L’uomo è alla ricerca continua di un equilibrio e della propria strada.

Canevaro (2010) ci ricorda che l’uomo adulto si dibatte permanentemente tra un asse che oscilla tra il bisogno di appartenenza a un sistema familiare (che ci ha dato la vita e un nome e con cui abbiamo accumulato migliaia e migliaia di interazioni) e quello del bisogno di differenziazione, spinta spontanea che ci porta ad esplorare il mondo e disegnare un progetto esistenziale autonomo per inserirci creativamente nella cultura circostante. In questi movimenti di appartenenza-diffenziazione si inscrivono le difficoltà più frequenti che portano le persone a chiedere aiuto.

“Dalle frustrazioni possono nascere delle motivazioni che conferiscono alla nostra esistenza una particolare impronta.
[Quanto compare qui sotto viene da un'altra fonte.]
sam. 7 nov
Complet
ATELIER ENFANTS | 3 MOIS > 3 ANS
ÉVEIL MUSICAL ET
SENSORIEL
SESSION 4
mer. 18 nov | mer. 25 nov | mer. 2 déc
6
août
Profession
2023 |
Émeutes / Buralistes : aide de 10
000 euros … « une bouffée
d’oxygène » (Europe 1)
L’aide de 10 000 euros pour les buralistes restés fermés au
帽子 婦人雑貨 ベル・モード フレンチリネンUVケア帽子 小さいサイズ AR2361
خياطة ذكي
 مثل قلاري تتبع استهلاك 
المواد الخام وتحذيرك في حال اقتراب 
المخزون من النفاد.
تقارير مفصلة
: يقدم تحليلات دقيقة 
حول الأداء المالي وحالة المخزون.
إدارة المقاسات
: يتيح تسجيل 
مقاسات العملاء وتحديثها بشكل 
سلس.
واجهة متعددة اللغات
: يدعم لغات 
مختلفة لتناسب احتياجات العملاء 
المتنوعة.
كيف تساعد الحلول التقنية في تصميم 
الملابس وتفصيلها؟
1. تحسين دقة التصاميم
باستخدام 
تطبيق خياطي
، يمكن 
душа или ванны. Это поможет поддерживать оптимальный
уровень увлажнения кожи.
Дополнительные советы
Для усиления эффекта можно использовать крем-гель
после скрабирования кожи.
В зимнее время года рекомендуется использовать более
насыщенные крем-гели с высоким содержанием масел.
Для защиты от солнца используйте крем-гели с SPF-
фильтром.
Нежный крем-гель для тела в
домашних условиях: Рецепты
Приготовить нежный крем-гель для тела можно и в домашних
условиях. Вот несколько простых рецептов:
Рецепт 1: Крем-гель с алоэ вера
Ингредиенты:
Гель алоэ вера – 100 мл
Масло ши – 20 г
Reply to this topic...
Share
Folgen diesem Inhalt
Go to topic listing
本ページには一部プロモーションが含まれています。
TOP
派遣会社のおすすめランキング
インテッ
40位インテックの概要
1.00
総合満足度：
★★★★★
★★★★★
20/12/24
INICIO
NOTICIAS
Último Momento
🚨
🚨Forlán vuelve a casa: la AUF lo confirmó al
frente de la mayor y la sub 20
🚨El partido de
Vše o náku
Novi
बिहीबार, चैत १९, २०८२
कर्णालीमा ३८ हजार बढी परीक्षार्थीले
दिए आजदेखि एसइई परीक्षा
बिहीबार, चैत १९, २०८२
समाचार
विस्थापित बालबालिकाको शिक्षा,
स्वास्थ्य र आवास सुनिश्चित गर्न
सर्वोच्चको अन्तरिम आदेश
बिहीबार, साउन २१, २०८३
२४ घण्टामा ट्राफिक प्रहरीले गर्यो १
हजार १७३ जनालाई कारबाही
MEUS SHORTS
Se la nostra vita potesse fluire senza trovare ostacoli, forse nessuno di noi si accorgerebbe di vivere, così come ci rendiamo consapevoli dell’esistenza del nostro corpo solo quando qualche parte di esso ci fa male” (Carotenuto, 1991).


Guarigione o evoluzione?

In una recente pubblicazione Zoja (2013) indica quello che io intendo per cambiamento. Cambiamento non è guarire nel senso medico; guarire, secondo il modello medico, è ripristinare uno stato anteriore; un organo guarisce quando riacquista la funzione precedente. Cambiare, su un piano psicologico è trasformarsi. Durante la trasformazione la persona non è “sedata” (come in un intervento chirurgico) ma rischia di passare attraverso stati di angoscia maggiori di quelli per cui ci si è rivolti allo specialista (non è sempre così!). La “guarigione” è piuttosto un allontanamento dal funzionamento precedente non un riavvicinamento a ciò che era prima.
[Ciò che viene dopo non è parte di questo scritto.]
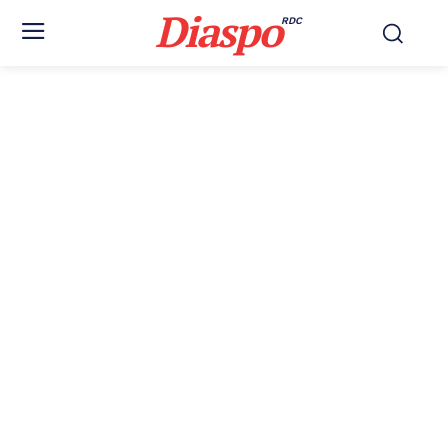
Diaspo
RDC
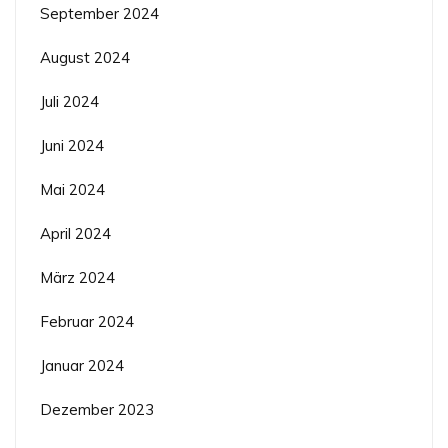
September 2024
August 2024
Juli 2024
Juni 2024
Mai 2024
April 2024
März 2024
Februar 2024
Januar 2024
Dezember 2023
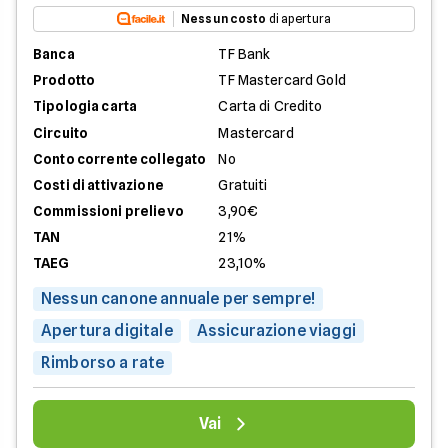
Nessun costo
di apertura
Banca
TF Bank
Prodotto
TF Mastercard Gold
Tipologia carta
Carta di Credito
Circuito
Mastercard
Conto corrente collegato
No
Costi di attivazione
Gratuiti
Commissioni prelievo
3,90€
TAN
21%
TAEG
23,10%
Nessun canone annuale per sempre!
Apertura digitale
Assicurazione viaggi
Rimborso a rate
Vai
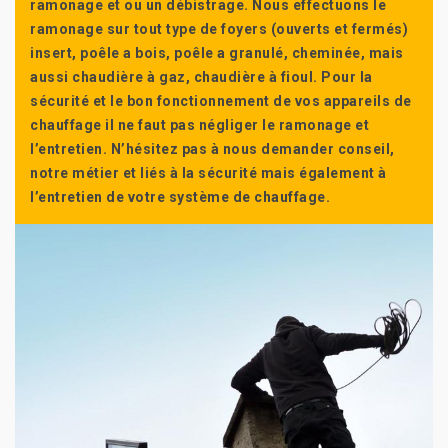
ramonage et ou un débistrage. Nous effectuons le
ramonage sur tout type de foyers (ouverts et fermés)
insert, poêle a bois, poêle a granulé, cheminée, mais
aussi chaudière à gaz, chaudière à fioul. Pour la
sécurité et le bon fonctionnement de vos appareils de
chauffage il ne faut pas négliger le ramonage et
l’entretien. N’hésitez pas à nous demander conseil,
notre métier et liés à la sécurité mais également à
l’entretien de votre système de chauffage.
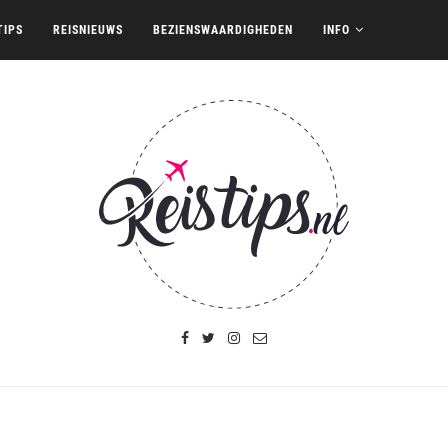
TIPS
REISNIEUWS
BEZIENSWAARDIGHEDEN
INFO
Gli strumenti per il cambiamento

Alla base del cambiamento ci deve essere la motivazione del paziente a lavorare per ottenerlo e un rapporto col terapeuta fondato sulla fiducia. E’ chiaro che queste condizioni, spesso, non si danno già dall’inizio ma si deve lavorare per costruirle e a volte non ci si riesce. Quando si va in terapia, o si chiede aiuto, a parte il sintomo, non si sa bene cosa cambiare e cosa fare per cambiare. La terapia è un processo di scoperta.


Le tecniche per il cambiamento

La prima tecnica è il colloquio. Il parlare, il raccontarsi, in maniera libera ma non senza regole. Il racconto, o narrazione, deve essere facilitato e guidato e può assumere tante forme: verbale, non verbale (fuori dal controllo cosciente), avvenire mediante un disegno tematico, test specifici, tecniche grafico proiettive, l’uso del corpo (scultura), l’uso di plastilina (plastico), costruzione di storie scritte, stesure di racconti, di lettere, diari di bordo, uso di immagini per collage, uso di foto, utilizzo di video, grafico della vita, genogramma e così via. Poi ci sono tecniche esperienziali almeno in coppia. La persona costruisce, ricostruisce e co-costruisce ciò che è.

Lo strumento importante è anche il coinvolgimento di persone significative in seduta (sia familiari che amici) per favorire l’incontro emozionale.